# Benjamin Moore Sure Seal



## DrakeB (Jun 6, 2011)

Heya,

Benjamin Moore recently released a new primer- Sure Seal- which I think is meant to be a little more budget conscious than Fresh Start is. I'm curious if any of you guys have used it yet (I'm trying to decide whether to stock it).

If anyone's ever in the North Iowa area, I'd love to give you a free gallon to try out and let me know how it is. I only like carrying stuff I'm comfortable recommending and can rely on.


----------



## Epoxy Pro (Oct 7, 2012)

I have used it and for the under $20 a gallon it cost us I was impressed. We will use it more coming up. It covered good, brushed and rolled nice. I honestly was expecting it to be complete garbage.


----------



## DrakeB (Jun 6, 2011)

Awesome, glad to hear it and I really appreciate the feedback. You didn't happen to sand it, did you? That's the one complaint I get a lot about the Fresh Start.


----------



## Epoxy Pro (Oct 7, 2012)

We did give a light sanding, we used it on walls and trim and it sanded fine. Any primer will sand off if to much pressure is applied.


----------



## HelpfulPainter (Jan 31, 2015)

cdpainting said:


> I have used it and for the under $20 a gallon it cost us I was impressed. We will use it more coming up. It covered good, brushed and rolled nice. I honestly was expecting it to be complete garbage.


that's pretty good... under $20 for a primer that was decent.... Im going to give it a try... Never heard of it until now.


----------



## DrakeB (Jun 6, 2011)

HelpfulPainter said:


> that's pretty good... under $20 for a primer that was decent.... Im going to give it a try... Never heard of it until now.


It's brand spankin' new and hasn't been marketed yet, so that's not too surprising  Let us know how you like it!


----------



## PNW Painter (Sep 5, 2013)

Does anybody have any updates or additional feedback about Sure Seal since it was just released when this thread was started?

I'm thinking about using Sure Seal for an upcoming project.
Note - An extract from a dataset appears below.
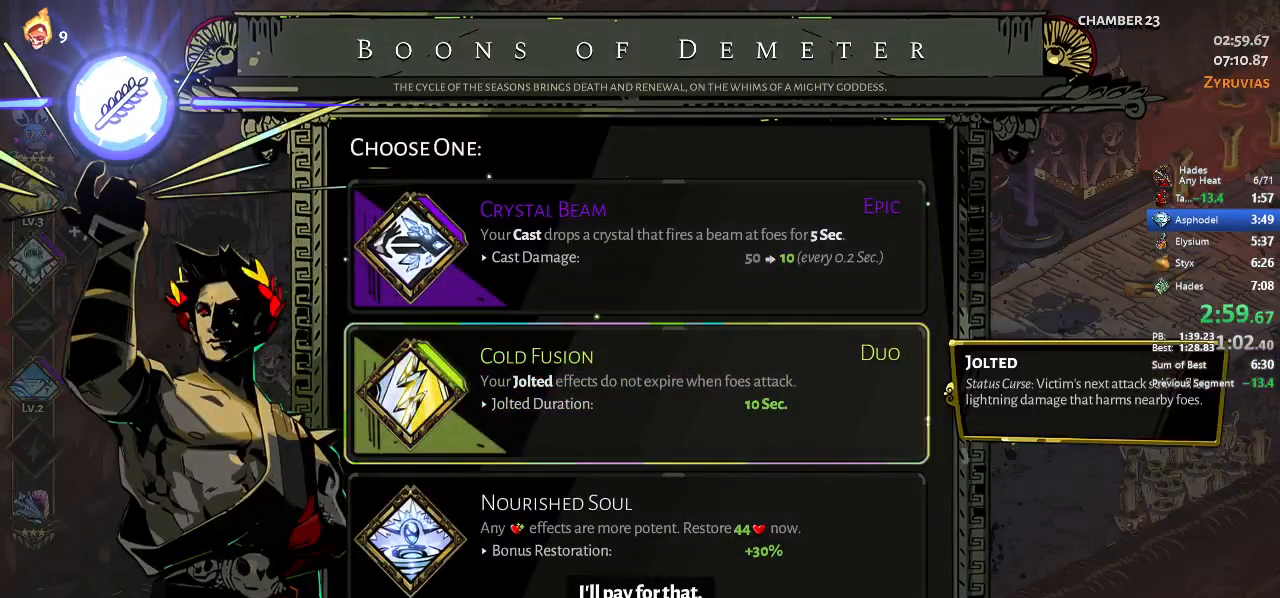
{"buttons": [], "left_stick": "center", "events": []}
Thanks!


----------



## DrakeB (Jun 6, 2011)

PNW Painter said:


> Does anybody have any updates or additional feedback about Sure Seal since it was just released when this thread was started?
> 
> I'm thinking about using Sure Seal for an upcoming project. Thanks!


I've started selling it, with moderate success. I haven't gotten any "this is terrible," nor have I got any, "this is awful." Seems to be doing the job of an economy priced primer quite well. I feel quite certain that it doesn't sand much nicer than the Fresh Start, but otherwise seems to be just fine.


----------



## PACman (Oct 24, 2014)

I just had to check the op date of this thread. BM primer for under $20.00 a gallon? Is it 1964 again? lol!


----------



## DrakeB (Jun 6, 2011)

Proalliance coatings said:


> I just had to check the op date of this thread. BM primer for under $20.00 a gallon? Is it 1964 again? lol!


Brand spankin' new


----------



## PACman (Oct 24, 2014)

Woodford said:


> Brand spankin' new


And under $20 a gallon? WTH?


----------



## DrakeB (Jun 6, 2011)

Proalliance coatings said:


> And under $20 a gallon? WTH?


Why, getting scared? :thumbup:


----------



## PACman (Oct 24, 2014)

Woodford said:


> Why, getting scared? :thumbup:


Not really. Anyone can put water in a primer. lol.
Besides it's probably just a Coronado SuperKote 3000 re-label.


----------



## DrakeB (Jun 6, 2011)

Proalliance coatings said:


> Not really. Anyone can put water in a primer. lol.
> Besides it's probably just a Coronado SuperKote 3000 re-label.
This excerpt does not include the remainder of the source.